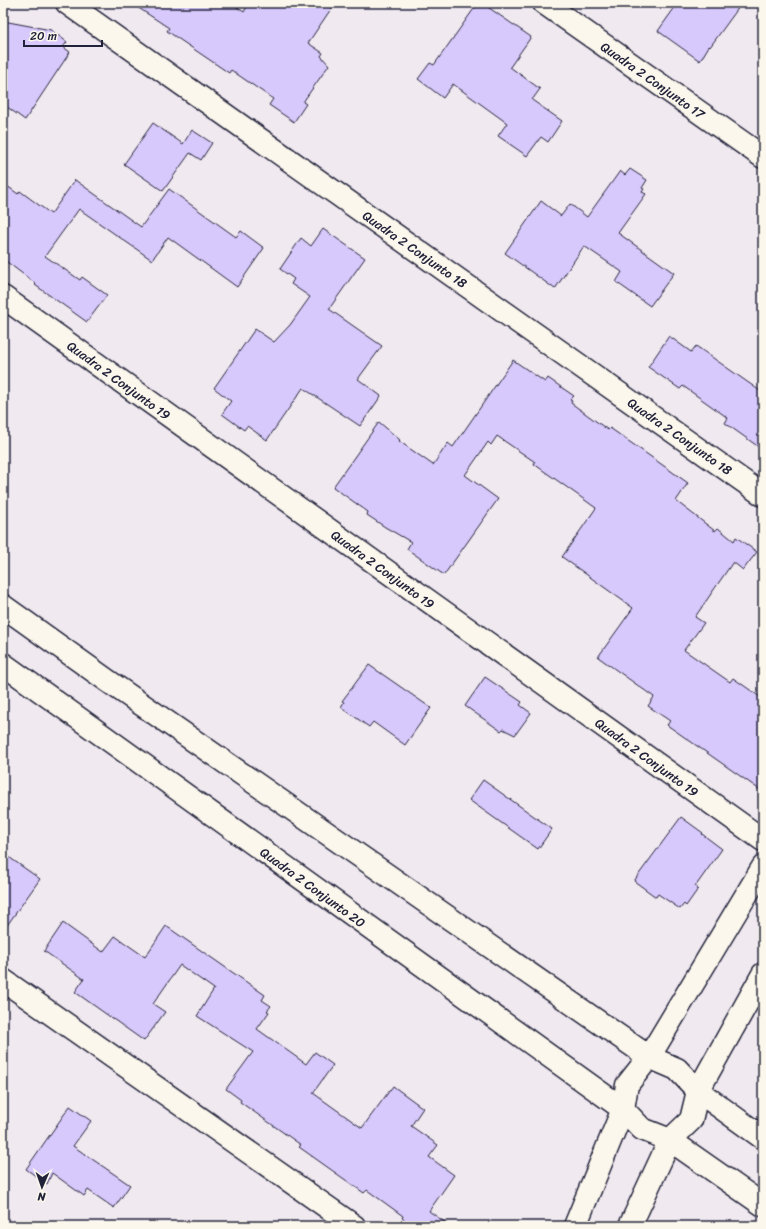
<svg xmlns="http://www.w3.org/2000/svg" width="766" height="1229" viewBox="0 0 766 1229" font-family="Sriracha,sans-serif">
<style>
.building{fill:#d7c9fb;stroke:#22223b}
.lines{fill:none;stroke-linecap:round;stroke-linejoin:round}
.minor-casing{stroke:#22223b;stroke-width:25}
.minor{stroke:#fbf7ec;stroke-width:22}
.labels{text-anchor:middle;stroke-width:3.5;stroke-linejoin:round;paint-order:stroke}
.street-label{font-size:13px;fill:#22223b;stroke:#fbf7ec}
</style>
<rect width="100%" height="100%" fill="#f0e9f0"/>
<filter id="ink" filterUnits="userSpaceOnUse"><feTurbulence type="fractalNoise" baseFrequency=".025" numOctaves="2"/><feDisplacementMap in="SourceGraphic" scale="8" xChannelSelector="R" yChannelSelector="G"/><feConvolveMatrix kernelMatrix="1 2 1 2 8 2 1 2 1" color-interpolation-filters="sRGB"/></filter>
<g filter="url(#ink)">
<!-- building -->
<g class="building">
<path d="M 131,3 L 231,3 L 244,12 L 249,3 L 335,3 L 308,43 L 323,53 L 321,56 L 329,65 L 303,102 L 306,104 L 294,122 L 269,105 L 273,99 L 231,70 L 229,73 L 167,31 L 169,28 Z"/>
<path d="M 478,3 L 482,3 L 531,37 L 510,67 L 540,89 L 532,100 L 562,121 L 548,142 L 541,137 L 527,156 L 498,136 L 507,123 L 453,84 L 443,98 L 418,79 L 430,63 L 434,65 Z"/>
<path d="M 678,3 L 742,3 L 710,47 L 709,46 L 700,61 L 658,31 Z"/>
<path d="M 3,21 L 51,30 L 67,42 L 63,47 L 70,52 L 25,120 L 3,104 Z"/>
<path d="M 153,123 L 183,144 L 192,130 L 212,143 L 201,160 L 190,153 L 163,191 L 124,164 Z"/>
<path d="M 630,169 L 647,180 L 642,188 L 644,189 L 642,192 L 646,194 L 618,233 L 674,273 L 650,306 L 616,282 L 622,272 L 584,246 L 555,289 L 505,253 L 541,201 L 561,216 L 570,204 L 587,217 L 620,171 L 625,175 Z"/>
<path d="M 75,180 L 141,227 L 169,189 L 236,237 L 241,231 L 264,248 L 237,287 L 168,237 L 152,260 L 79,209 L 45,256 L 80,280 L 82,277 L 107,295 L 87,322 L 35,285 L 36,284 L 3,259 L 3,183 L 18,194 L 20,191 L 51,214 Z"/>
<path d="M 323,229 L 365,258 L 329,309 L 382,346 L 358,379 L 381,396 L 360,426 L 303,388 L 267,440 L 247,426 L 244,430 L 222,414 L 231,401 L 214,388 L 255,329 L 274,342 L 290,325 L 310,297 L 291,284 L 294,279 L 280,269 L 301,238 L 311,246 Z"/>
<path d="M 669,336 L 691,352 L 696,346 L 763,393 L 763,450 L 725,423 L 728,418 L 683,386 L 680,389 L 648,367 Z"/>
<path d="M 513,360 L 545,382 L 548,378 L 574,396 L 570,400 L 572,401 L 571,403 L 608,430 L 610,428 L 688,483 L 676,501 L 715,531 L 718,528 L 734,541 L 736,537 L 757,552 L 743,570 L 733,562 L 695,617 L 704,623 L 684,650 L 730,682 L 733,678 L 763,699 L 763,792 L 667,725 L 670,721 L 648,706 L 654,697 L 598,657 L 633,608 L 562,557 L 596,508 L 534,464 L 535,462 L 497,436 L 491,445 L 488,442 L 465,475 L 498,499 L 444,575 L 407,549 L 411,542 L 385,527 L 367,515 L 368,512 L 333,487 L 379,422 L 400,440 L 399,441 L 433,465 L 448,443 L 453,447 Z"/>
<path d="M 369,665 L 431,708 L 405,745 L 373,722 L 369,727 L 341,707 L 344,702 L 342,701 Z"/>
<path d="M 485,677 L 522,702 L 520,705 L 531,713 L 515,735 L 503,729 L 501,731 L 465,706 Z"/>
<path d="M 483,780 L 552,829 L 538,849 L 469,800 Z"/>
<path d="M 681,817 L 703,833 L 702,834 L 722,849 L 695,887 L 698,889 L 686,906 L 684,904 L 680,909 L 658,894 L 656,897 L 634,881 Z"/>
<path d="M 3,853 L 40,879 L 3,931 Z"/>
<path d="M 63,923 L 103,952 L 115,936 L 145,957 L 166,926 L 265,995 L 262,1000 L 271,1006 L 267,1011 L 269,1012 L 257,1029 L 306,1064 L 315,1052 L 333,1065 L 313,1093 L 362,1128 L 393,1086 L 423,1108 L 411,1126 L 438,1145 L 429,1157 L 454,1175 L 429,1211 L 450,1226 L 413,1226 L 402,1218 L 403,1216 L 367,1190 L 364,1193 L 299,1147 L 301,1145 L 240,1102 L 241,1100 L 226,1089 L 253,1052 L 197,1016 L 214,989 L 180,965 L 153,1004 L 165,1012 L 144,1041 L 75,992 L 84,979 L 44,951 Z"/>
<path d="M 70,1106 L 91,1121 L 73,1146 L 130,1185 L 114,1208 L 88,1190 L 84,1196 L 52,1173 L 47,1184 L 26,1169 Z"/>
</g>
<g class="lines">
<!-- minor casing -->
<g class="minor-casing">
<g id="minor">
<path d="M 67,3 L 763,495"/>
<path d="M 544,3 L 763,157"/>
<path d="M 3,297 L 763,840"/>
<path d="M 3,606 L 108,681 L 649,1057 L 677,1069 L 698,1091 L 691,1120 L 670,1140 L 642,1129 L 623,1109 L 627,1085 L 649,1057 L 763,867"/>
<path d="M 3,664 L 623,1109 L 575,1226"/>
<path d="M 763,974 L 698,1091 L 763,1138"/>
<path d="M 3,980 L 354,1226"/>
<path d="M 630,1226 L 670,1140 L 763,1205"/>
</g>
</g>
<!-- minor -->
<use href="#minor" class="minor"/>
</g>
</g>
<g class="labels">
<!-- street labels -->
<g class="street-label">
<text transform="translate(653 80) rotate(35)" y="5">Quadra 2 Conjunto 17</text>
<text transform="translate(415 249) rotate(35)" y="5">Quadra 2 Conjunto 18</text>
<text transform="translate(119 380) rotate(36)" y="5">Quadra 2 Conjunto 19</text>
<text transform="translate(680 436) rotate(35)" y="5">Quadra 2 Conjunto 18</text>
<text transform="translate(383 569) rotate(36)" y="5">Quadra 2 Conjunto 19</text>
<text transform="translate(647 757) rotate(36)" y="5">Quadra 2 Conjunto 19</text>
<text transform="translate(313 887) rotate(36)" y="5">Quadra 2 Conjunto 20</text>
</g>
</g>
<!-- margin -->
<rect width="766" height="1229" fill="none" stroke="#fbf7ec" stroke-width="16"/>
<rect x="8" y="8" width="750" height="1213" fill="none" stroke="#22223b" stroke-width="1.5" filter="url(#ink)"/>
<!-- north arrow -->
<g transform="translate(42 1187) rotate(182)" stroke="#fbf7ec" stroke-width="3" paint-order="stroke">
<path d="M0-3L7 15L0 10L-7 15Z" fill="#22223b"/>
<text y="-6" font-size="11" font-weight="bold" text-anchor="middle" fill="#22223b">N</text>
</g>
<!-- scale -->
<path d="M24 40v6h78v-6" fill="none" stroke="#22223b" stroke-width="2"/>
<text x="30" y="40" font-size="12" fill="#22223b" stroke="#fbf7ec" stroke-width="3" paint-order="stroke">20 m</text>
</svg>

- [Your task] Read each line of the material, and wherever the word "lines" turns up, copy that line.

- [Finished task]
.lines{fill:none;stroke-linecap:round;stroke-linejoin:round}
<g class="lines">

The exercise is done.